Old Bones

Forgotten side roads, hidden deep in the green hills of Kyushu, are where I spent many epic afternoons driving around in my trusty ’89 Civic. Often, I would encounter fallen trees or boulders blocking the road that I would skirt around, nudge out of the way, or get out of my car and physically move them to the side. Almost always, if I was at an impassable, the road was so narrow that I would have to drive what seemed like a mile in reverse, before I could even attempt a 3 point turn.
Even then, the 3 point turn would have a sheer wall of rock at one side, with a steep cliff on the other. The prospect of imminent death is a great motivation to learn the abilities of your body and vehicle. On more than one occasion, my neck was sore from looking over my shoulder for a prolonged session of driving in reverse.
Most of the time the roads would lead to a secluded farm, a colony of green houses, a pasture of rolling hills with cattle traps on the borders of the road and gates blocking further access, a rice field, or a uniform-sized grove of cedar trees used mostly to grow Shiitake mushrooms. Sometimes, there was a charming coffee shop or restaurant hidden away run mostly by people moving back to the country for a simpler life.
It wasn’t uncommon to see an abandoned building on the side of these far away roads. Usually the surrounding woods would be well into the methodical process of eating, over growing, or generally reclaiming these forsaken spaces. Layers of leaves, dirt, mold, and animal droppings formed the beginnings of soil, mostly colonized by weeds and creeping vines.
On a late cold winter afternoon, under branches that formed a dark tunnel over a weedy road, I came upon one such house. Clearly, this place been abandoned by its owners a long time ago, but it had managed to evade vandalization. Stacked around the front and back yard that ran up to the edge of jungle, discarded appliances, media, and other semi-organized debris stood as testament to a sorrowful neglect.

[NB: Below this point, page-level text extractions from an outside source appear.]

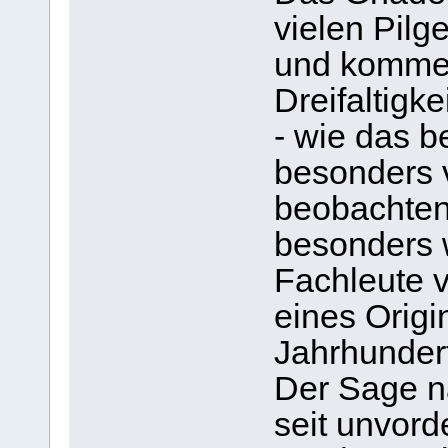
vielen Pilg
und kommen,
Dreifaltigke
- wie das b
besonders v
beobachten 
besonders w
Fachleute 
eines Origi
Jahrhundert
Der Sage n
seit unvord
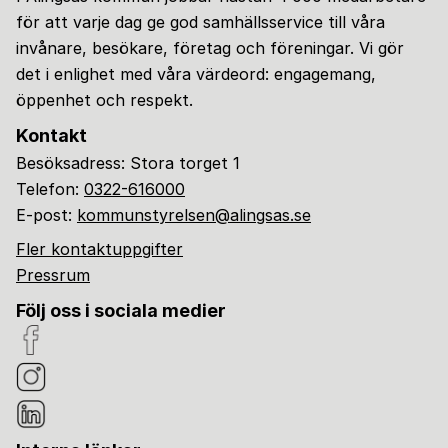
för att varje dag ge god samhällsservice till våra
invånare, besökare, företag och föreningar. Vi gör
det i enlighet med våra värdeord: engagemang,
öppenhet och respekt.
Kontakt
Besöksadress: Stora torget 1
Telefon:
0322-616000
E-post:
kommunstyrelsen@alingsas.se
Fler kontaktuppgifter
Pressrum
Följ oss i sociala medier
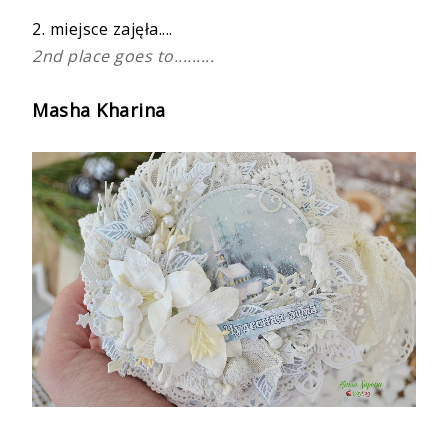
2. miejsce zajęła....
2nd place goes to.........
Masha Kharina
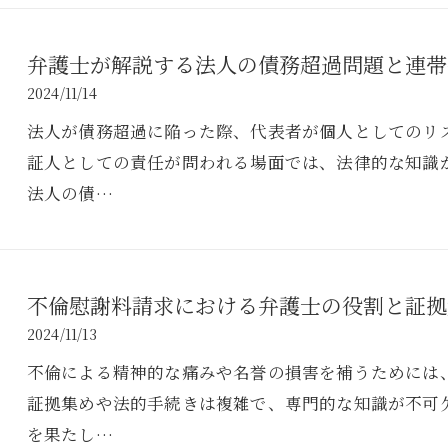
弁護士が解説する法人の債務超過問題と連帯
2024/11/14
法人が債務超過に陥った際、代表者が個人としてのリ
証人としての責任が問われる場面では、法律的な知識
法人の債…
不倫慰謝料請求における弁護士の役割と証拠
2024/11/13
不倫による精神的な痛みや名誉の損害を補うためには
証拠集めや法的手続きは複雑で、専門的な知識が不可
を果たし…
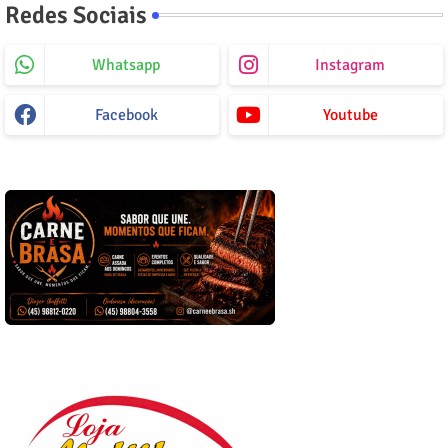
Redes Sociais
Whatsapp
Instagram
Facebook
Youtube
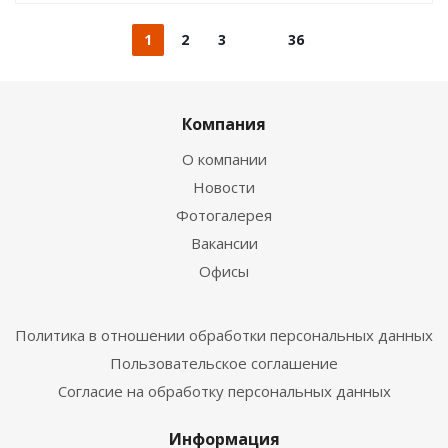
1
2
3
36
Компания
О компании
Новости
Фотогалерея
Вакансии
Офисы
Политика в отношении обработки персональных данных
Пользовательское соглашение
Согласие на обработку персональных данных
Информация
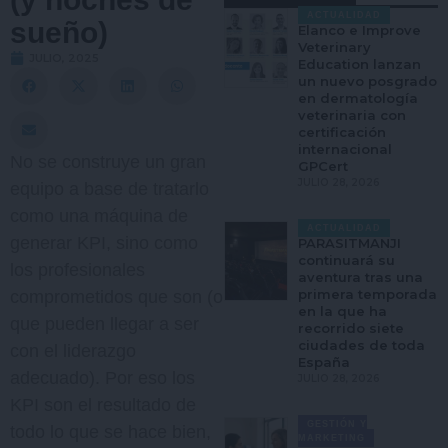
ACTUALIDAD
sueño)
Elanco e Improve
Veterinary
JULIO, 2025
Education lanzan
un nuevo posgrado
en dermatología
veterinaria con
certificación
internacional
No se construye un gran
GPCert
JULIO 28, 2026
equipo a base de tratarlo
como una máquina de
ACTUALIDAD
generar KPI, sino como
PARASITMANJI
continuará su
los profesionales
aventura tras una
primera temporada
comprometidos que son (o
en la que ha
que pueden llegar a ser
recorrido siete
ciudades de toda
con el liderazgo
España
adecuado). Por eso los
JULIO 28, 2026
KPI son el resultado de
GESTIÓN Y
todo lo que se hace bien,
MARKETING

Though the living no longer inhabit these places, you can still feel the shadow of their presence in the things that they left behind. Just thirty feet down the road, the sun shines brightly on the dusty road. The thick tangle of trees surrounding the house block most of the windows, and the dark green walls seem to absorb the scant light that makes it into the structure.
On the polished eves of the house, yellowed black and white pictures of the family patriarchs, all stern-faced males dressed in formal attire, glare down from their heavy frames on the rotten tatami mats, amidst the weeds and scattered, yellow papers and books as if in disapproval of the house that they are watching over. Were they, at one point, looking down on a family with contentment? It is hard to imagine that there might have been happiness, laughter, or even a relaxed conversation under these eves.
Scrolls with highly-stylized kanji hang on the adjacent wall, edges curling and black with moisture and the very same mold that is eating the wood, tatami, paper, walls, and even the very glass. The kitchen is littered with a few old, worn out plates, bowls, and cups. Opposite the kitchen, the tatami mats have rotted through and the very floor boards have caved in, exposing the ribs of supporting beams. The darkness, right below the floor, might be hiding any number of things that go bump in the night.
Just past this ominous chasm lies another room, almost pitch black, and packed full of mistreated, old luggage, broken toys, and other creepy artifacts. Getting there would involve walking on rotten beams over the darkness. I carefully put one foot down and test the narrow 2×4, and it starts to give. Slowly, I retract my foot, and decide that I’ll stay on this half of the divide.
Though it feels like a really long time, I only spend a short time investigating the house (the watch indicates that I’ve been in for seven minutes). I take care to leave everything as I find it. Snapping pictures does not seem appropriate with someone’s ancestors looking down on me. Quietly, and carefully, I exit the house, taking the same route out that I took in.
The feeling that I get when I enter places like this is similar to the experience of walking into a great cathedral through a dark beam of light in an ancient Toledo neighborhood, or hiking by myself alongside magnificent giant sequoias on a rainy day. It’s not scary, but it weighs profoundly on my mind and soul.
Not all abandoned buildings can stir up these feelings, especially when you are with a rowdy group of friends. With this in mind, I never shared the location of some of these places with anyone else, and I like to think that they will remain forgotten, and will return to the earth unmolested by others.